Please print every line from the one containing "the CMS administrator’s" through the last line of the records below, exactly as written and nothing more.

** Opening Dataset records block **

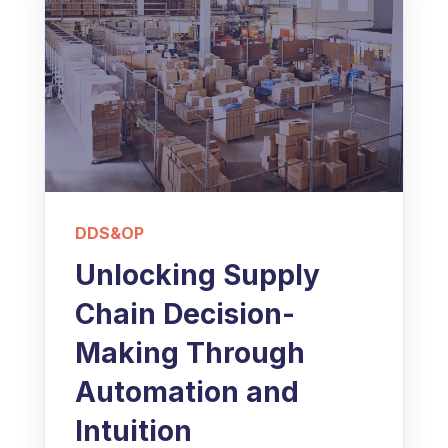
DDS&OP
Unlocking Supply
Chain Decision-
Making Through
Automation and
Intuition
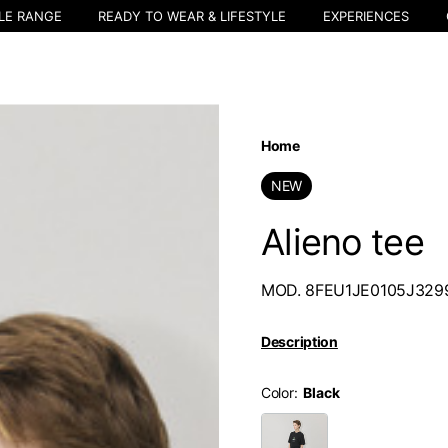
LE RANGE
READY TO WEAR & LIFESTYLE
EXPERIENCES
Home
NEW
Alieno tee
MOD. 8FEU1JE0105J32
Description
Color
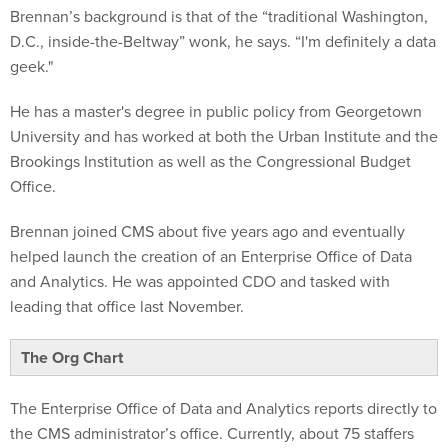
D.C., inside-the-Beltway” wonk, he says. “I'm definitely a data
geek."
He has a master's degree in public policy from Georgetown
University and has worked at both the Urban Institute and the
Brookings Institution as well as the Congressional Budget
Office.
Brennan joined CMS about five years ago and eventually
helped launch the creation of an Enterprise Office of Data
and Analytics. He was appointed CDO and tasked with
leading that office last November.
The Org Chart
The Enterprise Office of Data and Analytics reports directly to
the CMS administrator’s office. Currently, about 75 staffers
work out of the office -- and possibly more in the near future.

** Closing Dataset records block **

- **The answer**:
the CMS administrator’s office. Currently, about 75 staffers
work out of the office -- and possibly more in the near future.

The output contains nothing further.